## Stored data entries
■ ■ ■

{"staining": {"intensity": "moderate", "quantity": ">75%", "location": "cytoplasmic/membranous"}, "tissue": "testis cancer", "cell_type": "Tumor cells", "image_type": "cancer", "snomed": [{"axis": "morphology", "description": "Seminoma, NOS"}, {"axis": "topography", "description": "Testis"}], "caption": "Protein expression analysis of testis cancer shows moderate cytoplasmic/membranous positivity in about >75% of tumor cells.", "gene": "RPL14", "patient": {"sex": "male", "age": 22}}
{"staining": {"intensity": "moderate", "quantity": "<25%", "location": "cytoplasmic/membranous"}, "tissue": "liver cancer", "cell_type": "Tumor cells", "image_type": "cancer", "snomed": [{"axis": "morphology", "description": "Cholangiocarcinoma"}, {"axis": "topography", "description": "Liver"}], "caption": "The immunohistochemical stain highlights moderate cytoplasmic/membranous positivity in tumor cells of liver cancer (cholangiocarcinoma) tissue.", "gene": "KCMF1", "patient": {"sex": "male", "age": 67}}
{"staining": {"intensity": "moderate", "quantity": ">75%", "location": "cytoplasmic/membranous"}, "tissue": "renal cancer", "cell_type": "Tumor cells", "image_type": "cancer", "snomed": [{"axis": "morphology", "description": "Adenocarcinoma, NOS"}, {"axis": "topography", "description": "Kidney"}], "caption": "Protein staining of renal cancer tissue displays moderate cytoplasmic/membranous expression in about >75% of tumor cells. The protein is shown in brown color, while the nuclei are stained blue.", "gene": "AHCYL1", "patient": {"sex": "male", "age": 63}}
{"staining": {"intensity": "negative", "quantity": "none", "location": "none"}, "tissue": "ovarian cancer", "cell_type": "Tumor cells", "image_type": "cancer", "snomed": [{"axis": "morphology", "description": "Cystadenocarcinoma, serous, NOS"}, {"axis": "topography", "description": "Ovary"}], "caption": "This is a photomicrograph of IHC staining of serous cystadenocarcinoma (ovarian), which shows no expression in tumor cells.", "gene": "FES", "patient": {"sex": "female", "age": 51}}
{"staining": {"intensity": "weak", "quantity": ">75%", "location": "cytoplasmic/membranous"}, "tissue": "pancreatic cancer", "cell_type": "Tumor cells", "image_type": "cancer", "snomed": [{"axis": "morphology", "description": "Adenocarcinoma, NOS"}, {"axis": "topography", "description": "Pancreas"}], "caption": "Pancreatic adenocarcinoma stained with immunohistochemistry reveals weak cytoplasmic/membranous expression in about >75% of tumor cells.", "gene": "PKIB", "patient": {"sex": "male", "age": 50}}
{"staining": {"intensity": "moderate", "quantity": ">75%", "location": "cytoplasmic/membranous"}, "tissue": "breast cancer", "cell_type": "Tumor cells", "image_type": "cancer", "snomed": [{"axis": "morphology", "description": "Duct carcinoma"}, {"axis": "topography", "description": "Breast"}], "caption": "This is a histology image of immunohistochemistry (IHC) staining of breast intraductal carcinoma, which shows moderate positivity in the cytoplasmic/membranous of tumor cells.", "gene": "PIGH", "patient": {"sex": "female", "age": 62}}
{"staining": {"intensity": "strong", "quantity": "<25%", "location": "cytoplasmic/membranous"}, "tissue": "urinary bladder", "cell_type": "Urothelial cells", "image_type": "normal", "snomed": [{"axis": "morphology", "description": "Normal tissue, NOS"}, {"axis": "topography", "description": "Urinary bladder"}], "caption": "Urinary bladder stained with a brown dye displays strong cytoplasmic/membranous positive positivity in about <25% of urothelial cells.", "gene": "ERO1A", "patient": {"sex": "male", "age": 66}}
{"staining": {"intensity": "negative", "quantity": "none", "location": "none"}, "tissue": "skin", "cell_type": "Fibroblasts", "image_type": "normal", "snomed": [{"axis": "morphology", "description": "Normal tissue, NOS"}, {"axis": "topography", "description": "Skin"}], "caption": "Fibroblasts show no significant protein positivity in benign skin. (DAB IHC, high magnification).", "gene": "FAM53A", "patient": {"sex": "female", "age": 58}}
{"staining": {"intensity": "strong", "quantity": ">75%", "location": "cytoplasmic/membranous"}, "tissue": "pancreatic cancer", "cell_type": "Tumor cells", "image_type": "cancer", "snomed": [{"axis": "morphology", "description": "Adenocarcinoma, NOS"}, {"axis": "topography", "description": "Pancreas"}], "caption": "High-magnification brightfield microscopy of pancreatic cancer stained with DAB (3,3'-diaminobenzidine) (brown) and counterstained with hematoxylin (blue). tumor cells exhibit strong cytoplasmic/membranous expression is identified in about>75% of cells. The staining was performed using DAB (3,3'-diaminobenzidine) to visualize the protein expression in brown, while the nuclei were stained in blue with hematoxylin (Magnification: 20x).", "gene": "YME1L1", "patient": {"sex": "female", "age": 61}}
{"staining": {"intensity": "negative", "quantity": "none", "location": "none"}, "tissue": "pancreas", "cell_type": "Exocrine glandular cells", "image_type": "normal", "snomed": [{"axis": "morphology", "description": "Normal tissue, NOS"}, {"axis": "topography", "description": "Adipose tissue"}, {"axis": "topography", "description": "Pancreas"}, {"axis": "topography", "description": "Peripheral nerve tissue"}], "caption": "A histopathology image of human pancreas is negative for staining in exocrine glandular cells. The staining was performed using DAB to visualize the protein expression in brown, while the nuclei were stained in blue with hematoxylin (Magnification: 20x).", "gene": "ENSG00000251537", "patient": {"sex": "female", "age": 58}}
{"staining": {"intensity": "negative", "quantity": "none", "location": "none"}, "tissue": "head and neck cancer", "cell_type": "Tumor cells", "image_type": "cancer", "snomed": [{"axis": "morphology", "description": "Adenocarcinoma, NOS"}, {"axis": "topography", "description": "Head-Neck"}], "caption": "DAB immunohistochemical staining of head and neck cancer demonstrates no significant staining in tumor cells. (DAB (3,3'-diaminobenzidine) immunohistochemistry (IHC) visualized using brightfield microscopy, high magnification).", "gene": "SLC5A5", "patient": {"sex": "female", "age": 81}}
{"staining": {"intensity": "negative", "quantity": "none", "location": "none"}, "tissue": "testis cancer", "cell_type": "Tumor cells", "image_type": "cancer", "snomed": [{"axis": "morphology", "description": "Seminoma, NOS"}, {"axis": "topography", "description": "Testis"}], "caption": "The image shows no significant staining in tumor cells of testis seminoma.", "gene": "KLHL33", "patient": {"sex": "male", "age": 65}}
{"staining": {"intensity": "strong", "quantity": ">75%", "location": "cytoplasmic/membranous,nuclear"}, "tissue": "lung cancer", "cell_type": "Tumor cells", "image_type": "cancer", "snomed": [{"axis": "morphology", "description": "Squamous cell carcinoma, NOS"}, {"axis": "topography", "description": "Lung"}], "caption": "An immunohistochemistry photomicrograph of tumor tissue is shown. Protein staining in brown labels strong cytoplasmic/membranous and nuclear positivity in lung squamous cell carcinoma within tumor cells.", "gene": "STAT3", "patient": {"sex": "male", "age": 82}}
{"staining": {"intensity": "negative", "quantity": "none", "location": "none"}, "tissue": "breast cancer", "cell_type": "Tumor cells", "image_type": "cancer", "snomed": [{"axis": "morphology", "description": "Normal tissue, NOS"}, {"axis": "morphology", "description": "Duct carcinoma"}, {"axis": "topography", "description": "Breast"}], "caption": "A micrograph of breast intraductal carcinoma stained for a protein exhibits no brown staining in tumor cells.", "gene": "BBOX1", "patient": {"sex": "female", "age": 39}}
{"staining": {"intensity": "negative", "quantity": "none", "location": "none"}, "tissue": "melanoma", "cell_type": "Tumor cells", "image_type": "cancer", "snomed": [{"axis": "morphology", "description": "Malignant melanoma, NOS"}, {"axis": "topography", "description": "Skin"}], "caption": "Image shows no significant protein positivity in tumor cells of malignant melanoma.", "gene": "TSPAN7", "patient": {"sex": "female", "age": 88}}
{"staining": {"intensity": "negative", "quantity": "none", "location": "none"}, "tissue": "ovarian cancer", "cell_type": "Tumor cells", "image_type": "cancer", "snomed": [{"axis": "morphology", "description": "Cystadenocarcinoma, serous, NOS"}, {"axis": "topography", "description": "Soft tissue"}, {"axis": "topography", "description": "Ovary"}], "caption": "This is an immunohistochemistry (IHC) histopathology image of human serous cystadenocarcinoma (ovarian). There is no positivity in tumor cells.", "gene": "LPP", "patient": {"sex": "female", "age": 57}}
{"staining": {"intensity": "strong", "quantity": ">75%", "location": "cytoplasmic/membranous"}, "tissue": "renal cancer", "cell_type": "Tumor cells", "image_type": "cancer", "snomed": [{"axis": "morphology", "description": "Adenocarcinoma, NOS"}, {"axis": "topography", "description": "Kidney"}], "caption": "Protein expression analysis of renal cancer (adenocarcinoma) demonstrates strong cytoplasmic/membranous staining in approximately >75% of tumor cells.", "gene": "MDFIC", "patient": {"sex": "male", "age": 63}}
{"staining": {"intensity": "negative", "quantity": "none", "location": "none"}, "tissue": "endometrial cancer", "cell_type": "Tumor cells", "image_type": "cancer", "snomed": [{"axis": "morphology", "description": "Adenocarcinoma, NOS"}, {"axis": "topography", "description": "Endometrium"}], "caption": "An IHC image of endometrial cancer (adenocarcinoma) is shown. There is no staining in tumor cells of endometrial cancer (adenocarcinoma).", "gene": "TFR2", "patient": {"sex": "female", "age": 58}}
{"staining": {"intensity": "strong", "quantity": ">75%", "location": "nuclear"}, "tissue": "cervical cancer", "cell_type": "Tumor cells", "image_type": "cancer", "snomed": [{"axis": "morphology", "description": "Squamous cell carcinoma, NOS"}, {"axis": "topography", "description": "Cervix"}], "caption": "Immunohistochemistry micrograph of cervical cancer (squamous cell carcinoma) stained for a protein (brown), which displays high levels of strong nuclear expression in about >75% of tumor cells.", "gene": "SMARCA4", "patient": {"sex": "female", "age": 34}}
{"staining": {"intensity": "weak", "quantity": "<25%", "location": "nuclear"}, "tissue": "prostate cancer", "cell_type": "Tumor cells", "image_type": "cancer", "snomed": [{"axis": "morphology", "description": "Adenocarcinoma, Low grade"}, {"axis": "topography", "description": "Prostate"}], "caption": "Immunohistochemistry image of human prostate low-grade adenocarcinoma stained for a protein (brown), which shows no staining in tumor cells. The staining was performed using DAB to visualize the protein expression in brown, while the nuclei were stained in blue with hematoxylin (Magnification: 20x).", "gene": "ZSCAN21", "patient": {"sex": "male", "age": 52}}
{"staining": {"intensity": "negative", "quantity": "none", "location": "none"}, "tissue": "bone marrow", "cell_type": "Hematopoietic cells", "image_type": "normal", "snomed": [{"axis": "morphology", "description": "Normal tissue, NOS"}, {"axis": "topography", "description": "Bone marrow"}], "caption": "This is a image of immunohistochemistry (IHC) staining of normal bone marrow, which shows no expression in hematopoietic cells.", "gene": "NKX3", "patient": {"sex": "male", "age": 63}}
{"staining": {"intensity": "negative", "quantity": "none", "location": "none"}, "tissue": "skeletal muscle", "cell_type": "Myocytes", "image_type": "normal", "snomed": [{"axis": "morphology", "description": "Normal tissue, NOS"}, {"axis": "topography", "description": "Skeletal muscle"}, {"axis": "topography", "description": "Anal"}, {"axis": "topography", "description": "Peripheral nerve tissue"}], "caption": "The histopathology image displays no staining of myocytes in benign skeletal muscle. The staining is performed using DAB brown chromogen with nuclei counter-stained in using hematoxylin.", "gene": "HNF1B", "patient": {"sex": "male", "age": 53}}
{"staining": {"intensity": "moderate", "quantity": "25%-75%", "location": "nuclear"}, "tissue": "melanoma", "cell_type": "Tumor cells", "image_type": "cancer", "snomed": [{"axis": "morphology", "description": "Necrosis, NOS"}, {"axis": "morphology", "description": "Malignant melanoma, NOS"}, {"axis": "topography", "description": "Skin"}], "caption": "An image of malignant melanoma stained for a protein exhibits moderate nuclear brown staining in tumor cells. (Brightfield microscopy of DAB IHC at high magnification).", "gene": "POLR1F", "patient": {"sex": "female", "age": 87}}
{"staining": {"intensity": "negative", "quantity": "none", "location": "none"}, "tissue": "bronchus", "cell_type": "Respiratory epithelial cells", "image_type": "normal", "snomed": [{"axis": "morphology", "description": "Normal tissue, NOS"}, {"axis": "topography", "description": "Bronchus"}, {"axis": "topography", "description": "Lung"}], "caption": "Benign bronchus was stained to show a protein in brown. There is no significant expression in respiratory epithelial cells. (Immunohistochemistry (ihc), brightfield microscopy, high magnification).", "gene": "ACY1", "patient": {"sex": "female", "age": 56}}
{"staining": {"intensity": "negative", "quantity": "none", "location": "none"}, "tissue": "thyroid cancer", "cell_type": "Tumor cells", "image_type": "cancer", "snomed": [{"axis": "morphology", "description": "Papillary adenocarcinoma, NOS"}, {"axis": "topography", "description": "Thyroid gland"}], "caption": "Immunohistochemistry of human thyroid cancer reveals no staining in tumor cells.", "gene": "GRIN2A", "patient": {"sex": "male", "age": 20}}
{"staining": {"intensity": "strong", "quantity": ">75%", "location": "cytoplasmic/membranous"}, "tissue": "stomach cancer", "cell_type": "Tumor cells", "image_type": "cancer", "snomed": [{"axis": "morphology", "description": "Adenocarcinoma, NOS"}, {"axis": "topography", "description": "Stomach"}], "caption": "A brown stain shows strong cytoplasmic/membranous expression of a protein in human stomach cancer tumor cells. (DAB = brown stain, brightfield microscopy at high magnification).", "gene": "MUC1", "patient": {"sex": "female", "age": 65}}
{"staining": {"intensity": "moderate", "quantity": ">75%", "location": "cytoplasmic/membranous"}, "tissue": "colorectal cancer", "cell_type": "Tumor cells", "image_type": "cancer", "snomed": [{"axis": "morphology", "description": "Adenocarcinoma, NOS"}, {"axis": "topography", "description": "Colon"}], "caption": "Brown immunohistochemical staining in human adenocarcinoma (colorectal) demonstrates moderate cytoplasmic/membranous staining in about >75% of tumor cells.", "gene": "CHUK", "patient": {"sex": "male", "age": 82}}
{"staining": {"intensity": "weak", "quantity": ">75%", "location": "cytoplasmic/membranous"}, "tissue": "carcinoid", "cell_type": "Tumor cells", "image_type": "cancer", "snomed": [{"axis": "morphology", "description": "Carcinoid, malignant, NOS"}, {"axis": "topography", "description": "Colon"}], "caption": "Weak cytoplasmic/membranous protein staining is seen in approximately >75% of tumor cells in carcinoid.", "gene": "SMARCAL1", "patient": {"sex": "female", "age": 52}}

■ ■ ■

Look above for the line holding "immunohistochemical stain highlights" and the line holding "staining of renal". Retype both, and every line between them, word for word and nothing else.

{"staining": {"intensity": "moderate", "quantity": "<25%", "location": "cytoplasmic/membranous"}, "tissue": "liver cancer", "cell_type": "Tumor cells", "image_type": "cancer", "snomed": [{"axis": "morphology", "description": "Cholangiocarcinoma"}, {"axis": "topography", "description": "Liver"}], "caption": "The immunohistochemical stain highlights moderate cytoplasmic/membranous positivity in tumor cells of liver cancer (cholangiocarcinoma) tissue.", "gene": "KCMF1", "patient": {"sex": "male", "age": 67}}
{"staining": {"intensity": "moderate", "quantity": ">75%", "location": "cytoplasmic/membranous"}, "tissue": "renal cancer", "cell_type": "Tumor cells", "image_type": "cancer", "snomed": [{"axis": "morphology", "description": "Adenocarcinoma, NOS"}, {"axis": "topography", "description": "Kidney"}], "caption": "Protein staining of renal cancer tissue displays moderate cytoplasmic/membranous expression in about >75% of tumor cells. The protein is shown in brown color, while the nuclei are stained blue.", "gene": "AHCYL1", "patient": {"sex": "male", "age": 63}}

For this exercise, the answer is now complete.